Em 05.8.2008, o TSE, respondendo à Consulta n. 1.587, reafirmou a legalidade da Resolução TSE n. 22.610/07 e assentou a competência da Justiça Eleitoral para processar e julgar os pedidos de perda de cargo eletivo.

Por fim, o Supremo Tribunal Federal, em julgamento conjunto na data de 12.11.2008, declarou improcedentes as Ações Diretas de Inconstitucionalidade de números 3.999 e 4.086, respectivamente ajuizadas pelo Partido Social Cristão (PSC) e pela Procuradoria-Geral da República, considerando constitucional a resolução.

Faço esta digressão não com o objetivo de em controle difuso de constitucionalidade declarar inconstitucional a indigitada resolução – até porque entendo que a matéria já foi exaustivamente debatida pela doutrina e pelos Tribunais Eleitorais, e bem decidida pelo Supremo Tribunal Federal –, mas, sim, com o intuito de explicitar que retirar o mandato de um parlamentar, que neste foi investido pelo poder soberano do povo dentro de um processo eleitoral autêntico, constitui medida excepcionalíssima, e como tal deve ser analisada por esta Corte, motivo pelo qual peço vênia à eminente relatora para acompanhar o voto divergente proferido pelo Desembargador Paulo Afonso Brum Vaz, pois entendo que a desfiliação do requerido está amparada pela justa causa disposta no art. 1º, § 1º, III, da Resolução TSE n. 22.610/07 e reproduzida no art. 22-A da Lei n. 9.096/97.
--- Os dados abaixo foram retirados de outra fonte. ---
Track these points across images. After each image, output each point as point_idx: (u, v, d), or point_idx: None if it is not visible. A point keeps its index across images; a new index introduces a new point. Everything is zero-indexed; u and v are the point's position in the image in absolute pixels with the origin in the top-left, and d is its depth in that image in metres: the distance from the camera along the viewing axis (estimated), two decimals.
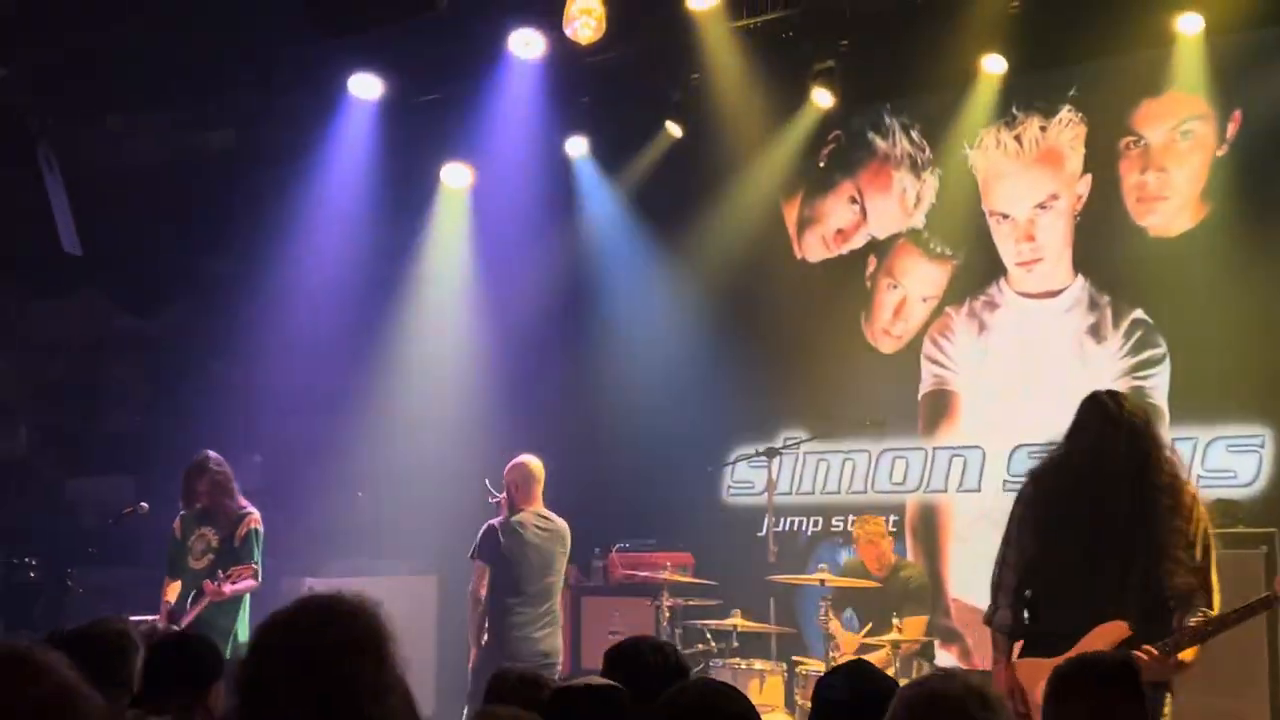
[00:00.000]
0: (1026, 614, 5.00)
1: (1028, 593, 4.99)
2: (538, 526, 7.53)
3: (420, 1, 7.14)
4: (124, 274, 10.63)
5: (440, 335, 10.34)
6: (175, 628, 6.76)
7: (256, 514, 7.67)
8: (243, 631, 7.40)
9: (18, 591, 9.55)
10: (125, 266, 10.54)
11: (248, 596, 7.53)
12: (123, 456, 11.06)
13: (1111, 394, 5.03)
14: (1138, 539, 4.78)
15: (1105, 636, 4.72)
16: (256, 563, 7.52)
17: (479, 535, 7.53)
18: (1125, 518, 4.80)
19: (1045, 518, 4.99)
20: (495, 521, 7.55)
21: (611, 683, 3.40)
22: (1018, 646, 4.99)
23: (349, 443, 9.91)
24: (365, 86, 9.44)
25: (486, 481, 7.77)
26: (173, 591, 7.58)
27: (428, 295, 10.33)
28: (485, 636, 7.39)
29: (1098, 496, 4.86)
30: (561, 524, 7.61)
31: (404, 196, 10.20)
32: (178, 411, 10.26)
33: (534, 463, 7.63)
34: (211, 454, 7.70)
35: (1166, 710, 4.78)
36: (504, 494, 7.60)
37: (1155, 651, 4.62)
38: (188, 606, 7.37)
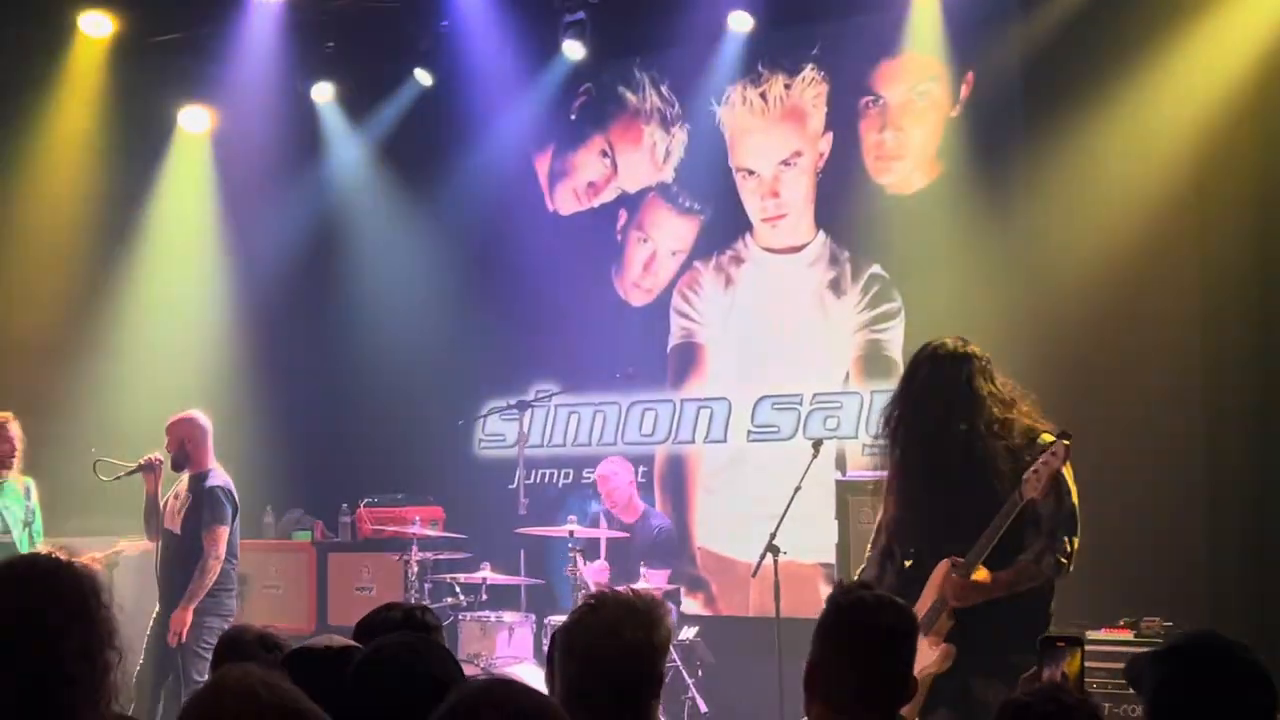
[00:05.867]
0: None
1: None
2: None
3: None
4: None
5: (180, 284, 9.98)
6: None
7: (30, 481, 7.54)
8: None
9: None
10: None
11: None
12: None
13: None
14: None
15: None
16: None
17: (221, 496, 7.54)
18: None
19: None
20: (220, 483, 7.60)
21: (351, 642, 3.34)
22: None
23: (82, 397, 9.47)
24: (96, 24, 9.01)
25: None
26: None
27: (165, 243, 9.92)
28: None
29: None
30: None
31: (139, 140, 9.76)
32: None
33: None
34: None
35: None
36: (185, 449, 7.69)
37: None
38: None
Pois bem, a questão se subsume a verificar se o Partido dos Trabalhadores praticou ato comissivo ou omissivo que pudesse ser interpretado como mudança substancial ou desvio reiterado de seu programa partidário, justificando, com isto, o desligamento do parlamentar da referida sigla.

No sistema democrático representativo vigente neste país, o partido é utilizado como meio para se atingir a democracia, portanto, deve ser coerente com sua ideologia para, assim, respeitar seu eleitor, que nele, por meio de seus respectivos candidatos, confiou a sua representação.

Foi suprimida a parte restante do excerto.